* EXERCISE AIM: From the first entry to the last, repeat the listing exactly.

------------------------------------------------------------------------

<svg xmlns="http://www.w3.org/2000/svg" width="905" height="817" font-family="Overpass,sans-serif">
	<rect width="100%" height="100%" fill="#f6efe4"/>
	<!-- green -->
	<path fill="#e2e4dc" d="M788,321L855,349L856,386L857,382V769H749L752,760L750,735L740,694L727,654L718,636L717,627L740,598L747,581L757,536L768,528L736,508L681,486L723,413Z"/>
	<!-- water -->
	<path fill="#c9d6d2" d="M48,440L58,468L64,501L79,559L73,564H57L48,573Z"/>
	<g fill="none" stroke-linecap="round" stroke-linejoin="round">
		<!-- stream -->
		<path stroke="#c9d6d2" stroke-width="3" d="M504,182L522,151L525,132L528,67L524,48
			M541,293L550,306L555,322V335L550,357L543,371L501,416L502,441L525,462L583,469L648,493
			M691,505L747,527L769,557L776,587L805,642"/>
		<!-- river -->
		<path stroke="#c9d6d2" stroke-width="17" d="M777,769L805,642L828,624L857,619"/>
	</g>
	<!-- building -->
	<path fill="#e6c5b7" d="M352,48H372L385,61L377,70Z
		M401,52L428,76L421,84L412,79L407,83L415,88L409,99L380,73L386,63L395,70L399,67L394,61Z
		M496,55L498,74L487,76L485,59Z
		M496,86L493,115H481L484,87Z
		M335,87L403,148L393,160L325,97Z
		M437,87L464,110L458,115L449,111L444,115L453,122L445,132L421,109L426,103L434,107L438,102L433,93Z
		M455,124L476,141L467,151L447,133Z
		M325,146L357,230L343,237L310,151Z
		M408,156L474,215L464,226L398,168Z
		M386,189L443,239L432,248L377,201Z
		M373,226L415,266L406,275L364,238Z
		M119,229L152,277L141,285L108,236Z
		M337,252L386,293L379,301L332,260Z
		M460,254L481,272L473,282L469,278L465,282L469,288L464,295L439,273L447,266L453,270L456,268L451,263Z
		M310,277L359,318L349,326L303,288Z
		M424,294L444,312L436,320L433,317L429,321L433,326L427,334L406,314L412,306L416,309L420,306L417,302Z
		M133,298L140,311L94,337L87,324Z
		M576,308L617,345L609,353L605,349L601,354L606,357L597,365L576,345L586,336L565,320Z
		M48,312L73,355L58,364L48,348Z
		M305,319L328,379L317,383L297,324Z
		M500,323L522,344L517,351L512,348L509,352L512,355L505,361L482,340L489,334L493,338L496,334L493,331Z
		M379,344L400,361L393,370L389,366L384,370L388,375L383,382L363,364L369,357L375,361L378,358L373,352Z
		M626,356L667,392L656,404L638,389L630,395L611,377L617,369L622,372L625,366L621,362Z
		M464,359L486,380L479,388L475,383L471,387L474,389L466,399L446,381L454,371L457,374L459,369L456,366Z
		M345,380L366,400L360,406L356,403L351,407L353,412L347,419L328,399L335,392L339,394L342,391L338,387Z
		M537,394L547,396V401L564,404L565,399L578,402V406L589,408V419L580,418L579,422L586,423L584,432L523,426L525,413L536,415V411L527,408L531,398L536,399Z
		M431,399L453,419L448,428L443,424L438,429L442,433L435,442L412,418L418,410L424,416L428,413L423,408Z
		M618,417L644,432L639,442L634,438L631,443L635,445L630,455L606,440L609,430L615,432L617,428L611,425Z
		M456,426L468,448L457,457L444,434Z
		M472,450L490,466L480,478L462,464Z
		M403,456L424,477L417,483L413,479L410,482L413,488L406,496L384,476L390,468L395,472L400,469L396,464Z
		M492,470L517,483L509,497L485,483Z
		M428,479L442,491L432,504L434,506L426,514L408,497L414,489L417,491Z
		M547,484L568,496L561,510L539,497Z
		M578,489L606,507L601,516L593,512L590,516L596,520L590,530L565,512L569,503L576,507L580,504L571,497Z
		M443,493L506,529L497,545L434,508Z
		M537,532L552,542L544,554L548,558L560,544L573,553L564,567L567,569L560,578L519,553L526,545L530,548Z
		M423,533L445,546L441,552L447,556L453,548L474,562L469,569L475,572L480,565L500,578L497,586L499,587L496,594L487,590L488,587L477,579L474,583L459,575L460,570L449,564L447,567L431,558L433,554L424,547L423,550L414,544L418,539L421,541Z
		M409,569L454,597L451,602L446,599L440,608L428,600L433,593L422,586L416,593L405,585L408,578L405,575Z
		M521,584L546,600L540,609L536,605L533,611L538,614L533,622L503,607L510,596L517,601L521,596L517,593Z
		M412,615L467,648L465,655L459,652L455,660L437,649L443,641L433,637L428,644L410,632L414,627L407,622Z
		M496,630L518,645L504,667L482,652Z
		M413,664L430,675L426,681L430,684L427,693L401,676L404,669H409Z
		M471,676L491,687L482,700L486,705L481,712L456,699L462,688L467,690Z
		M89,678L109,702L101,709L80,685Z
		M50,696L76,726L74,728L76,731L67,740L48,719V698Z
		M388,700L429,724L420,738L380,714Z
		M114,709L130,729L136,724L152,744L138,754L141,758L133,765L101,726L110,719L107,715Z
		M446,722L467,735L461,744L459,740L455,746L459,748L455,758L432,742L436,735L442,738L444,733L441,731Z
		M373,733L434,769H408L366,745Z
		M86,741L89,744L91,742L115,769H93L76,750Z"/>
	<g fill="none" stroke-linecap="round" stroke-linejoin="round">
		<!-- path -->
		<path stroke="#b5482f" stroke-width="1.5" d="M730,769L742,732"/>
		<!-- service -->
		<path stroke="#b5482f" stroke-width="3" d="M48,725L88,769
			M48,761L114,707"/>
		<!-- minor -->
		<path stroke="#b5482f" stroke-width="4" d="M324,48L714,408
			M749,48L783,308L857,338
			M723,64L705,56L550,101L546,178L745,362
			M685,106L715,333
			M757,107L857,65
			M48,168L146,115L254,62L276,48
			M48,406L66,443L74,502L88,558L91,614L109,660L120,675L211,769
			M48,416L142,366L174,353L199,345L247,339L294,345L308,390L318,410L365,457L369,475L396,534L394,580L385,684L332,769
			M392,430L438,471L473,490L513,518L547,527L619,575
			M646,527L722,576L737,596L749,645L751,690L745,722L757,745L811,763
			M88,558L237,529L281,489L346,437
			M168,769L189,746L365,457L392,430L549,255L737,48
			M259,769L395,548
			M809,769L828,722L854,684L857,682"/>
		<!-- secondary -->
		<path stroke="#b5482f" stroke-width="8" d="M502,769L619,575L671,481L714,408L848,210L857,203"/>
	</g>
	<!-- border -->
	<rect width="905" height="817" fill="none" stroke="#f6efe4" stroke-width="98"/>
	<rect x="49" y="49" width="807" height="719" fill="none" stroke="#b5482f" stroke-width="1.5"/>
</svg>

------------------------------------------------------------------------

* SOLUTION TO THE EXERCISE:
<svg xmlns="http://www.w3.org/2000/svg" width="905" height="817" font-family="Overpass,sans-serif">
	<rect width="100%" height="100%" fill="#f6efe4"/>
	<!-- green -->
	<path fill="#e2e4dc" d="M788,321L855,349L856,386L857,382V769H749L752,760L750,735L740,694L727,654L718,636L717,627L740,598L747,581L757,536L768,528L736,508L681,486L723,413Z"/>
	<!-- water -->
	<path fill="#c9d6d2" d="M48,440L58,468L64,501L79,559L73,564H57L48,573Z"/>
	<g fill="none" stroke-linecap="round" stroke-linejoin="round">
		<!-- stream -->
		<path stroke="#c9d6d2" stroke-width="3" d="M504,182L522,151L525,132L528,67L524,48
			M541,293L550,306L555,322V335L550,357L543,371L501,416L502,441L525,462L583,469L648,493
			M691,505L747,527L769,557L776,587L805,642"/>
		<!-- river -->
		<path stroke="#c9d6d2" stroke-width="17" d="M777,769L805,642L828,624L857,619"/>
	</g>
	<!-- building -->
	<path fill="#e6c5b7" d="M352,48H372L385,61L377,70Z
		M401,52L428,76L421,84L412,79L407,83L415,88L409,99L380,73L386,63L395,70L399,67L394,61Z
		M496,55L498,74L487,76L485,59Z
		M496,86L493,115H481L484,87Z
		M335,87L403,148L393,160L325,97Z
		M437,87L464,110L458,115L449,111L444,115L453,122L445,132L421,109L426,103L434,107L438,102L433,93Z
		M455,124L476,141L467,151L447,133Z
		M325,146L357,230L343,237L310,151Z
		M408,156L474,215L464,226L398,168Z
		M386,189L443,239L432,248L377,201Z
		M373,226L415,266L406,275L364,238Z
		M119,229L152,277L141,285L108,236Z
		M337,252L386,293L379,301L332,260Z
		M460,254L481,272L473,282L469,278L465,282L469,288L464,295L439,273L447,266L453,270L456,268L451,263Z
		M310,277L359,318L349,326L303,288Z
		M424,294L444,312L436,320L433,317L429,321L433,326L427,334L406,314L412,306L416,309L420,306L417,302Z
		M133,298L140,311L94,337L87,324Z
		M576,308L617,345L609,353L605,349L601,354L606,357L597,365L576,345L586,336L565,320Z
		M48,312L73,355L58,364L48,348Z
		M305,319L328,379L317,383L297,324Z
		M500,323L522,344L517,351L512,348L509,352L512,355L505,361L482,340L489,334L493,338L496,334L493,331Z
		M379,344L400,361L393,370L389,366L384,370L388,375L383,382L363,364L369,357L375,361L378,358L373,352Z
		M626,356L667,392L656,404L638,389L630,395L611,377L617,369L622,372L625,366L621,362Z
		M464,359L486,380L479,388L475,383L471,387L474,389L466,399L446,381L454,371L457,374L459,369L456,366Z
		M345,380L366,400L360,406L356,403L351,407L353,412L347,419L328,399L335,392L339,394L342,391L338,387Z
		M537,394L547,396V401L564,404L565,399L578,402V406L589,408V419L580,418L579,422L586,423L584,432L523,426L525,413L536,415V411L527,408L531,398L536,399Z
		M431,399L453,419L448,428L443,424L438,429L442,433L435,442L412,418L418,410L424,416L428,413L423,408Z
		M618,417L644,432L639,442L634,438L631,443L635,445L630,455L606,440L609,430L615,432L617,428L611,425Z
		M456,426L468,448L457,457L444,434Z
		M472,450L490,466L480,478L462,464Z
		M403,456L424,477L417,483L413,479L410,482L413,488L406,496L384,476L390,468L395,472L400,469L396,464Z
		M492,470L517,483L509,497L485,483Z
		M428,479L442,491L432,504L434,506L426,514L408,497L414,489L417,491Z
		M547,484L568,496L561,510L539,497Z
		M578,489L606,507L601,516L593,512L590,516L596,520L590,530L565,512L569,503L576,507L580,504L571,497Z
		M443,493L506,529L497,545L434,508Z
		M537,532L552,542L544,554L548,558L560,544L573,553L564,567L567,569L560,578L519,553L526,545L530,548Z
		M423,533L445,546L441,552L447,556L453,548L474,562L469,569L475,572L480,565L500,578L497,586L499,587L496,594L487,590L488,587L477,579L474,583L459,575L460,570L449,564L447,567L431,558L433,554L424,547L423,550L414,544L418,539L421,541Z
		M409,569L454,597L451,602L446,599L440,608L428,600L433,593L422,586L416,593L405,585L408,578L405,575Z
		M521,584L546,600L540,609L536,605L533,611L538,614L533,622L503,607L510,596L517,601L521,596L517,593Z
		M412,615L467,648L465,655L459,652L455,660L437,649L443,641L433,637L428,644L410,632L414,627L407,622Z
		M496,630L518,645L504,667L482,652Z
		M413,664L430,675L426,681L430,684L427,693L401,676L404,669H409Z
		M471,676L491,687L482,700L486,705L481,712L456,699L462,688L467,690Z
		M89,678L109,702L101,709L80,685Z
		M50,696L76,726L74,728L76,731L67,740L48,719V698Z
		M388,700L429,724L420,738L380,714Z
		M114,709L130,729L136,724L152,744L138,754L141,758L133,765L101,726L110,719L107,715Z
		M446,722L467,735L461,744L459,740L455,746L459,748L455,758L432,742L436,735L442,738L444,733L441,731Z
		M373,733L434,769H408L366,745Z
		M86,741L89,744L91,742L115,769H93L76,750Z"/>
	<g fill="none" stroke-linecap="round" stroke-linejoin="round">
		<!-- path -->
		<path stroke="#b5482f" stroke-width="1.5" d="M730,769L742,732"/>
		<!-- service -->
		<path stroke="#b5482f" stroke-width="3" d="M48,725L88,769
			M48,761L114,707"/>
		<!-- minor -->
		<path stroke="#b5482f" stroke-width="4" d="M324,48L714,408
			M749,48L783,308L857,338
			M723,64L705,56L550,101L546,178L745,362
			M685,106L715,333
			M757,107L857,65
			M48,168L146,115L254,62L276,48
			M48,406L66,443L74,502L88,558L91,614L109,660L120,675L211,769
			M48,416L142,366L174,353L199,345L247,339L294,345L308,390L318,410L365,457L369,475L396,534L394,580L385,684L332,769
			M392,430L438,471L473,490L513,518L547,527L619,575
			M646,527L722,576L737,596L749,645L751,690L745,722L757,745L811,763
			M88,558L237,529L281,489L346,437
			M168,769L189,746L365,457L392,430L549,255L737,48
			M259,769L395,548
			M809,769L828,722L854,684L857,682"/>
		<!-- secondary -->
		<path stroke="#b5482f" stroke-width="8" d="M502,769L619,575L671,481L714,408L848,210L857,203"/>
	</g>
	<!-- border -->
	<rect width="905" height="817" fill="none" stroke="#f6efe4" stroke-width="98"/>
	<rect x="49" y="49" width="807" height="719" fill="none" stroke="#b5482f" stroke-width="1.5"/>
</svg>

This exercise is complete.